Prisons

A Condé-sur-Sarthe, des surveillants en colère au lendemain de la prise d'otages

  • Publié le 12 juin 2019 à 18:01
  • Actualisé le 12 juin 2019 à 18:56

Des surveillants de la prison de Condé-sur-Sarthe (Orne) ont manifesté et refusé de prendre leur service mercredi pour demander des "réponses concrètes" en termes de sécurité et en soutien à leurs collègues, au lendemain d'une nouvelle prise d'otages de deux d'entre eux par un détenu, dans ce centre pénitentiaire ultra-sécurisé.

"On a décidé de ne pas prendre le service ce matin à 7H00 en soutien à nos collègues", a déclaré à l'AFP Frédéric Eko, membre du Snepap-FSU, précisant qu'une rencontre avec la direction n'avait "rien donné" et que des discussions étaient en cours sur la suite à donner au mouvement.

"Nous demandons plus d'écoute, car nous savions que ce détenu allait passer à l'acte, il avait changé de comportement et nous avions fait remonter l'information. Pourtant, il était classé auxiliaire, c'est-à-dire qu'il aidait à servir les repas, à faire le nettoyage, tout cela pour acheter la paix sociale", a-t-il ajouté.

Une cinquantaine de personnels ont pris position devant le centre pénitentiaire mercredi matin mais ils n'étaient plus qu'une dizaine en début d'après-midi, selon les syndicats et l'administration pénitentiaire.
Selon Olivier Pothin (FO), seuls "des stagiaires" sont entrés ce mercredi dans la prison, où le service "est réduit au maximum".

Contactée par l'AFP, l'administration pénitentiaire a indiqué que la situation "ne semblait pas évoluer vers un blocage de l'établissement, comme en mars après l'agression au couteau de deux surveillants par un détenu radicalisé, un événement qui avait provoqué un vaste mouvement social dans les prisons françaises. "Une partie du personnel de nuit est toujours à l'intérieur, d'autres ont pu partir et d'autres entrer avec le service de 13H00", a-t-elle précisé sans être en mesure de fournir de chiffres.
Le directeur de l'établissement Jean-Paul Chapu est venu à la rencontre des surveillants, les encourageant à discuter entre eux "pour verbaliser" ce qui s'est passé, tout en leur rappelant l'obligation "d'aller travailler".

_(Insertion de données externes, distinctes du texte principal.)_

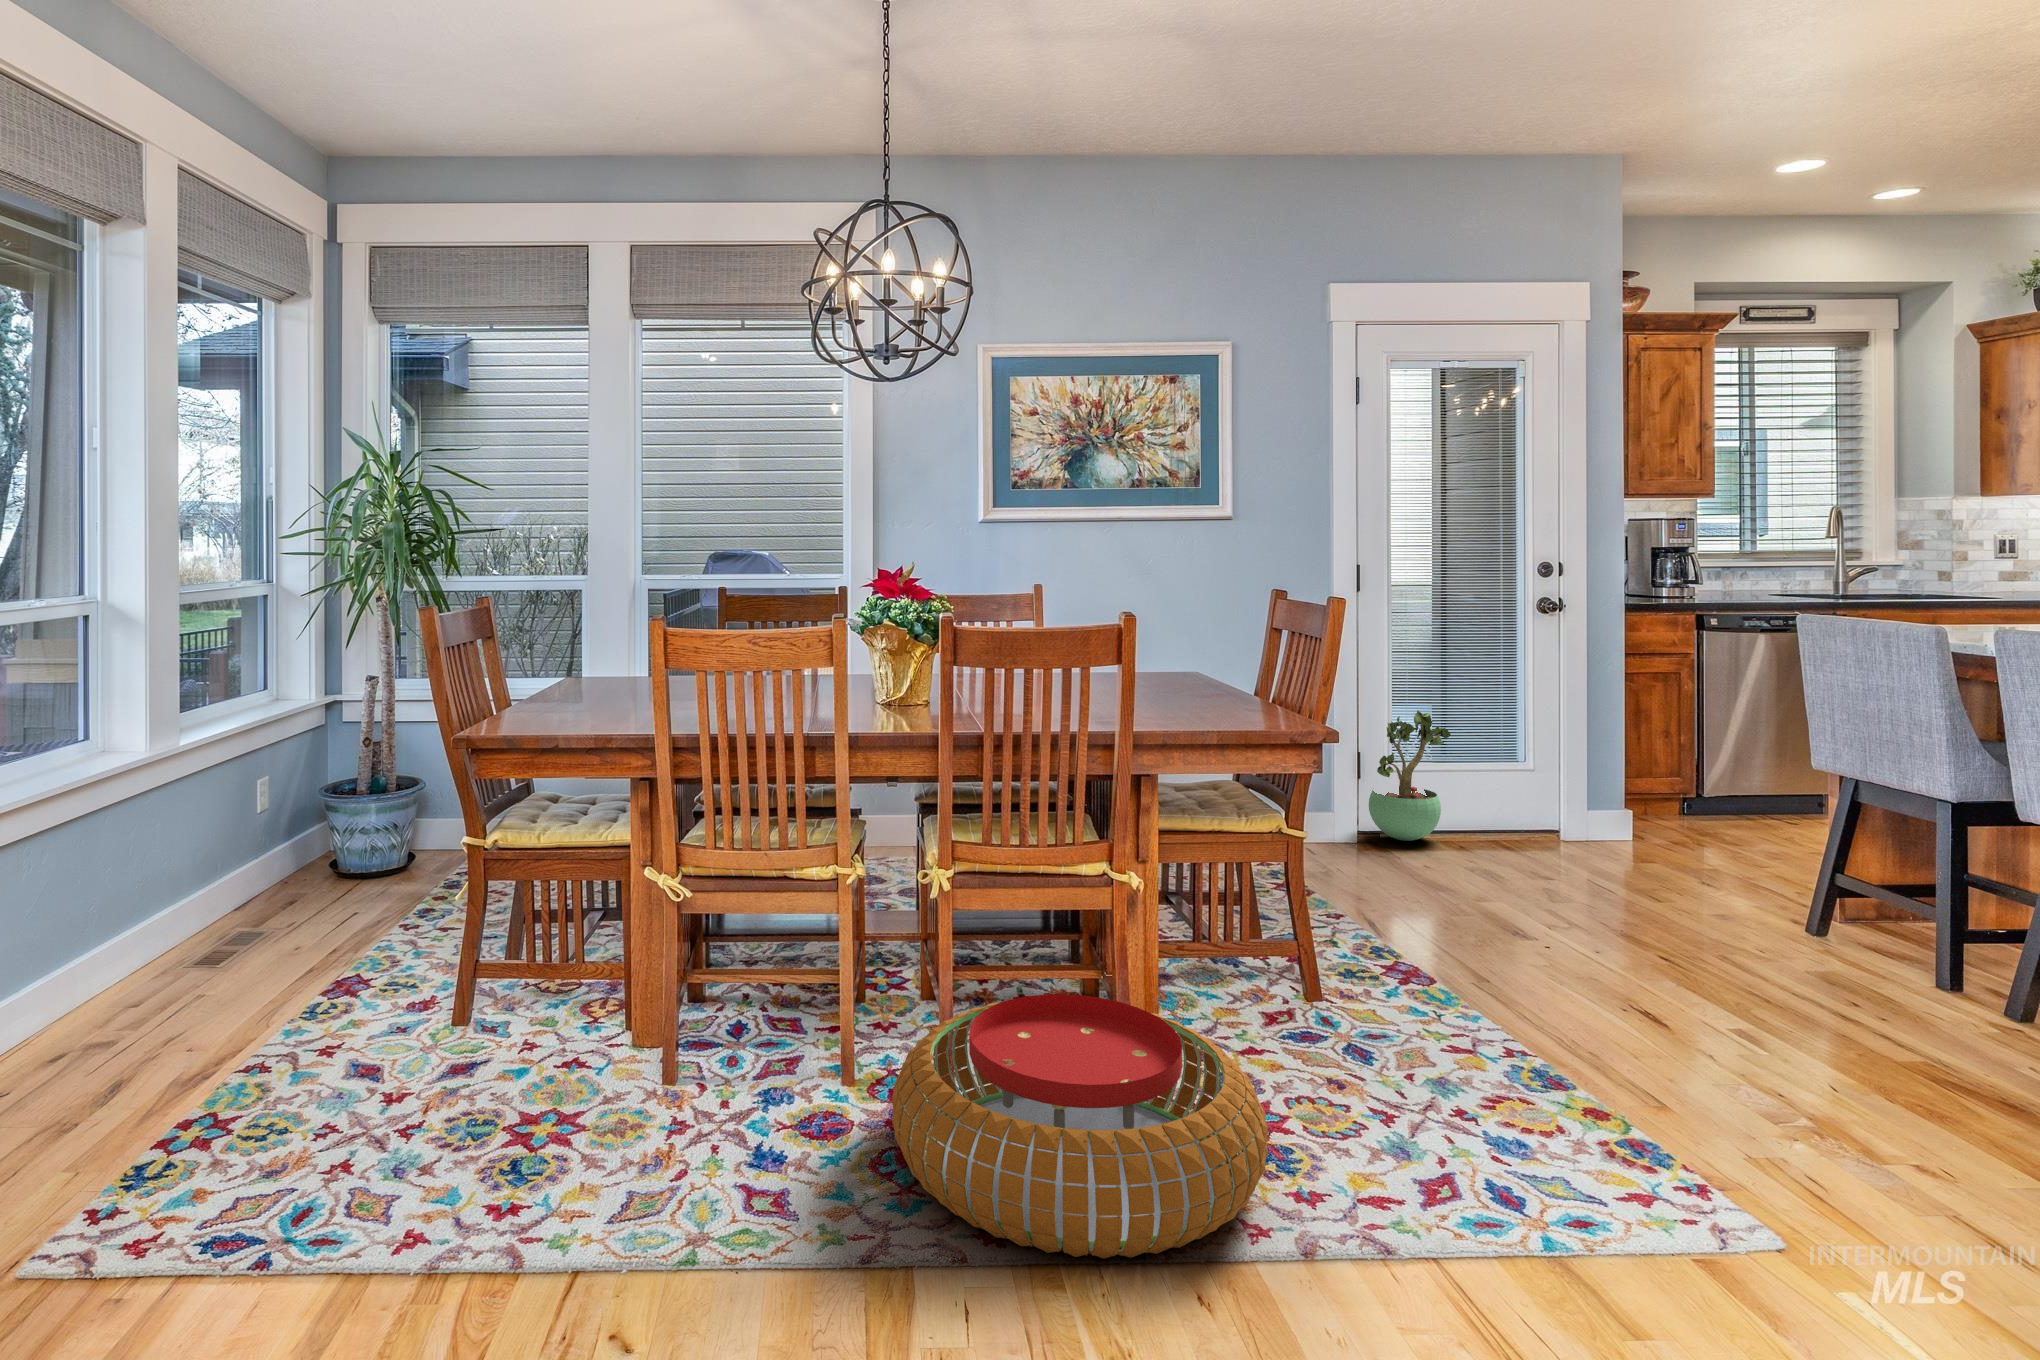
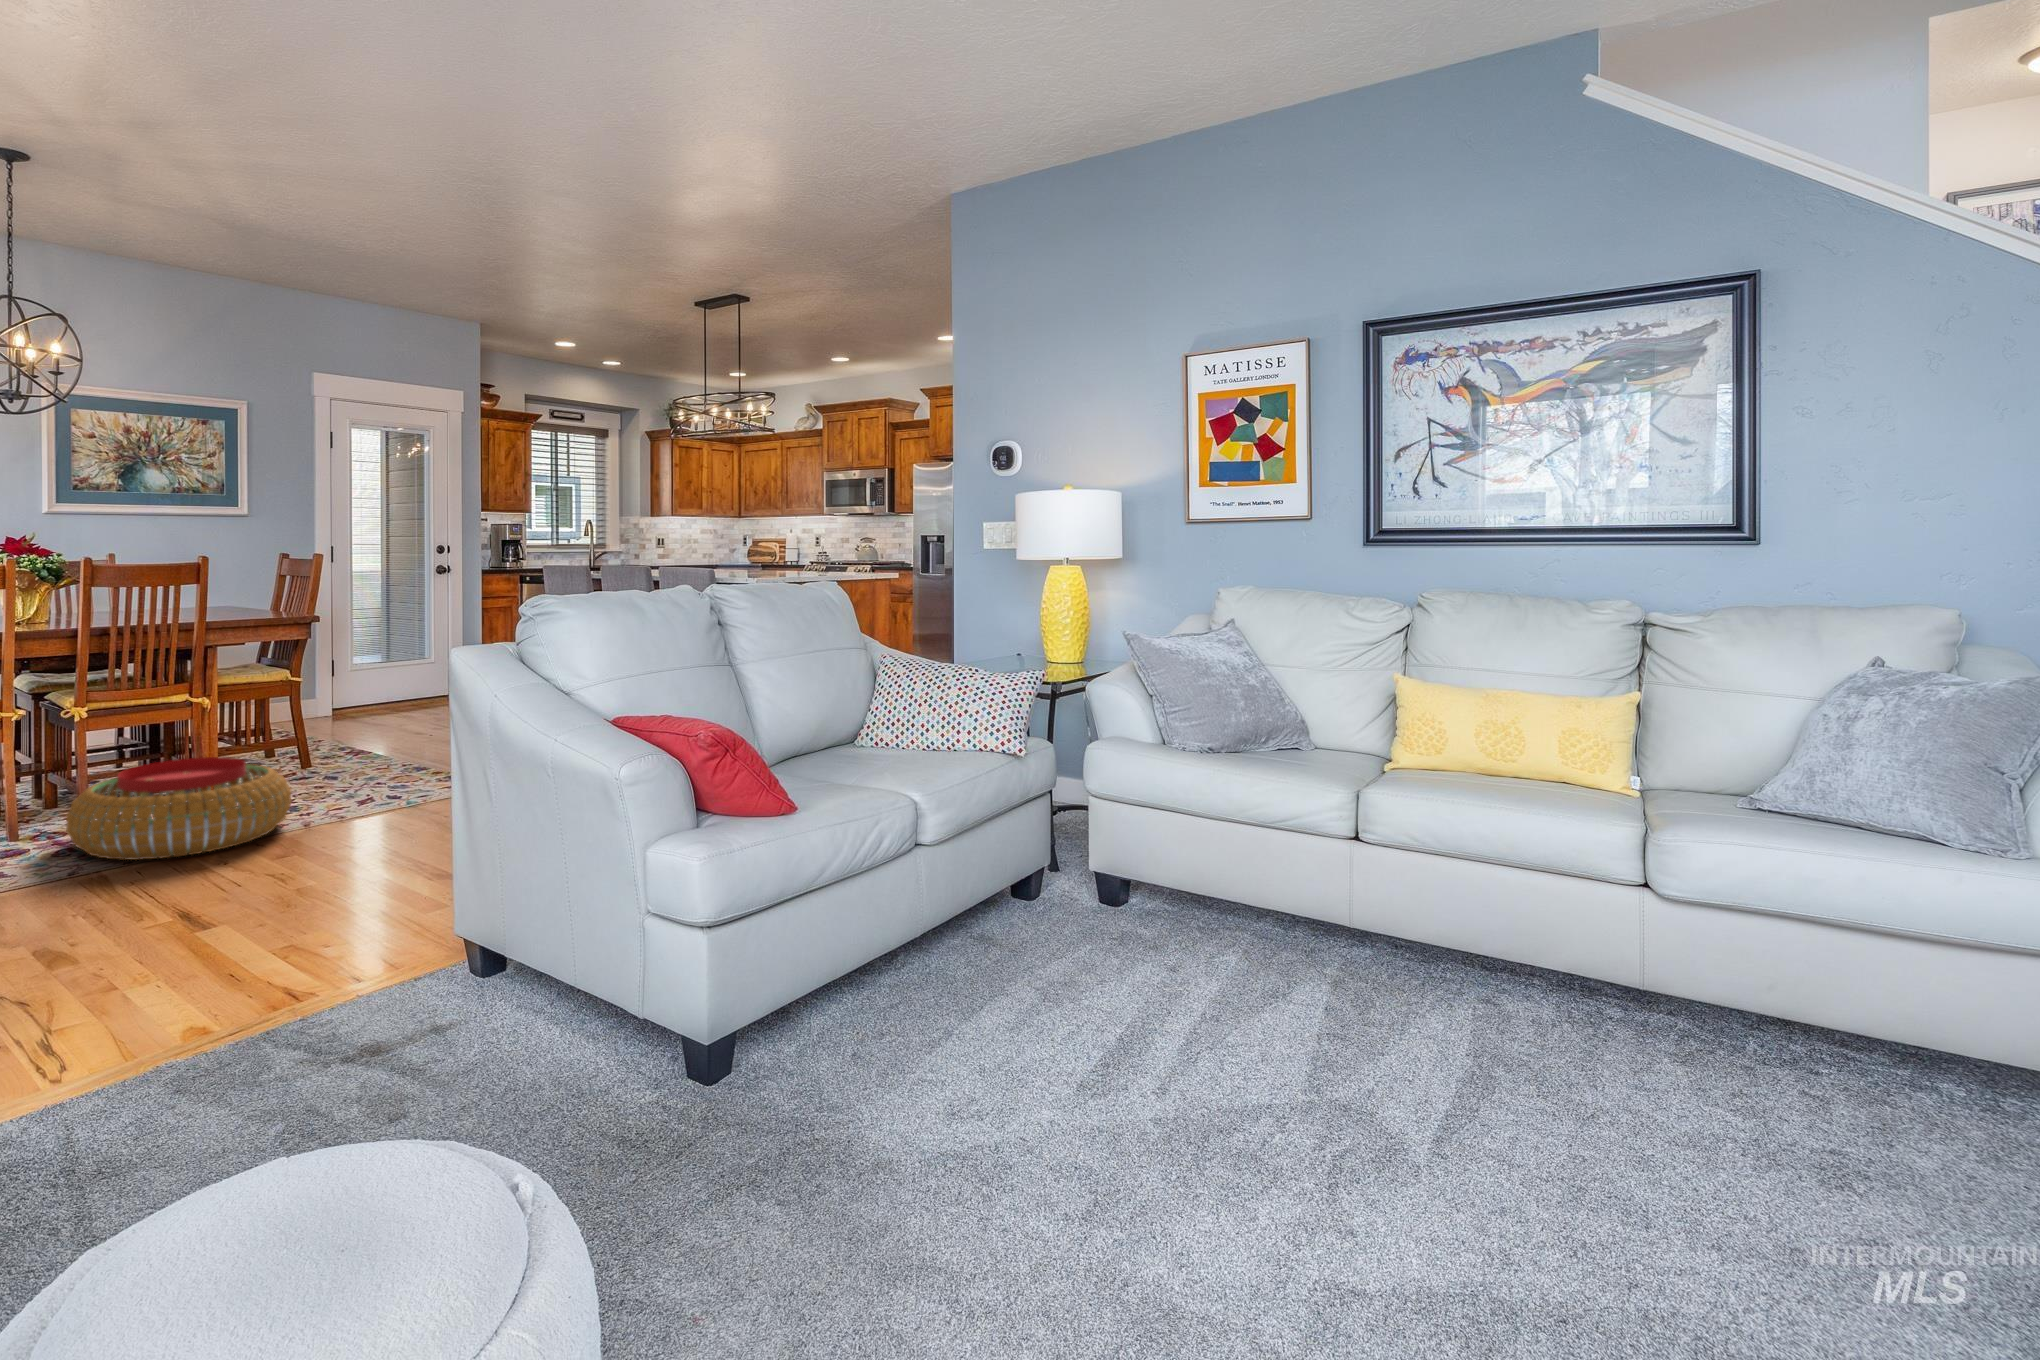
potted plant: present [1369,711,1451,841] -> none [342,635,390,715]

- Incarcéré depuis ses 16 ans -

"On nous demande de faire remonter toutes les informations auprès de la direction mais cela n'est pas suivi de mesures. Quand un détenu est susceptible de passer à l'acte, nous voulons qu'il soit isolé des autres", insiste Frédéric Eko, qui demande des "réponses concrètes de la direction" et déplore que le matériel qui devait être livré ne l'ait été "qu'en partie" ou alors sans formation.
"C'est comme si on donnait une arme à un agent et qu'on lui disait de se débrouiller avec, c'est de la négligence", assure le syndicaliste.

La prise d'otages s'est déroulée mardi soir pendant cinq heures, nécessitant l'intervention des équipes du RAID et des ERIS (équipes régionales d'intervention et de sécurité) dans ce centre de détention qui abrite des détenus particulièrement dangereux, radicalisés ou posant des problèmes de discipline.

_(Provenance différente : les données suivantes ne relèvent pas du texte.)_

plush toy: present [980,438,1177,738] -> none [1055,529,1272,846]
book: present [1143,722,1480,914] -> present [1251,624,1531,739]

Le détenu, Francis Dorffer, "armé visiblement d'une arme artisanale, un pic", selon une source syndicale pénitentiaire, a retenu dans sa cellule un surveillant et une stagiaire. Libérés en deux temps, avant et après minuit, les personnels pénitentiaires sont sains et saufs. Le détenu s'est rendu vers 0H30.

Né en 1984 en Moselle, Francis Dorffer a eu une enfance chaotique et a grandi en foyer. Il est incarcéré depuis ses 16 ans dans une vingtaine de prisons différentes après des condamnations pour vols, viol et assassinat d'un codétenu. Son nom est associé au moins à cinq autres prises d'otages, la plupart du temps pour réclamer un rapprochement familial. Classé "DPS" (détenu particulièrement signalé), selon le ministère de la Justice, et connu pour des troubles psychiatriques, il "n'est pas incarcéré pour des faits de terrorisme", selon l'administration pénitentiaire.
En 2006, il avait retenu une psychiatre à la prison de Nancy, en 2009 un surveillant à Clairvaux (Aube), en 2010 un psychiatre à la Santé (Paris) et en 2011 un gardien à Poissy (Yvelines).